US legislator wants porn declared a public health crisis
Salt Lake City: A state senator in the predominantly Mormon state of Utah wants to declare pornography a public health crisis, echoing an argument made by many conservative
religious groups as porn becomes more accessible on
smartphones and tablets. Republican Sen. Todd Weiler, a Mormon, contends children are being exposed at young ages to pornography, leading them
to engage in riskier sexual behavior. He has said recent
research from the United Kingdom found that people who compulsively view porn showed similar brain activity as seen in drug addicts. Weiler's proposal wouldn't regulate or ban anything, but it has attracted attention, including being debated on talk show "The
View." He said he's been "mocked internationally" but feels it's triggered an important conversation. "It's not just a kooky thing that some, you know, politician from Mormon
Utah came up with," Weiler said. "When I was a kid, people
might sneak a Playboy magazine and look at it. Now, you've got all kinds of horrible, graphic images that are available to anyone with an Internet connection one or two clicks away." Four Republicans and one Democrat on a Utah Senate health committee agreed with Weiler and endorsed the resolution Friday afternoon in Salt
Lake City after an hour- long meeting where they heard from anti- pornography activists, a marriage therapist and residents who said they or loved ones struggled with pornography addictions.
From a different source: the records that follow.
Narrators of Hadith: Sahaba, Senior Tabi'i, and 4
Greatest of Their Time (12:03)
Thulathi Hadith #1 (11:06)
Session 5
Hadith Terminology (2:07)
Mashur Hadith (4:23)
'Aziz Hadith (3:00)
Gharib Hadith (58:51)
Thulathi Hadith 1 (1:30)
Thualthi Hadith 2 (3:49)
More than half
of Utah's 3 million residents belong to The Church of Jesus
Christ of Latter- day Saints, among religions in recent years that have worked to shed light
on what they consider the harms of pornography. Here, the cultural aversion to scantily
dressed women is evident. Magazines or TV commercials featuring women wearing lowcut shirts or bikinis are considered by some to be soft pornography, and lingerie catalogs have been called “gateway porn.”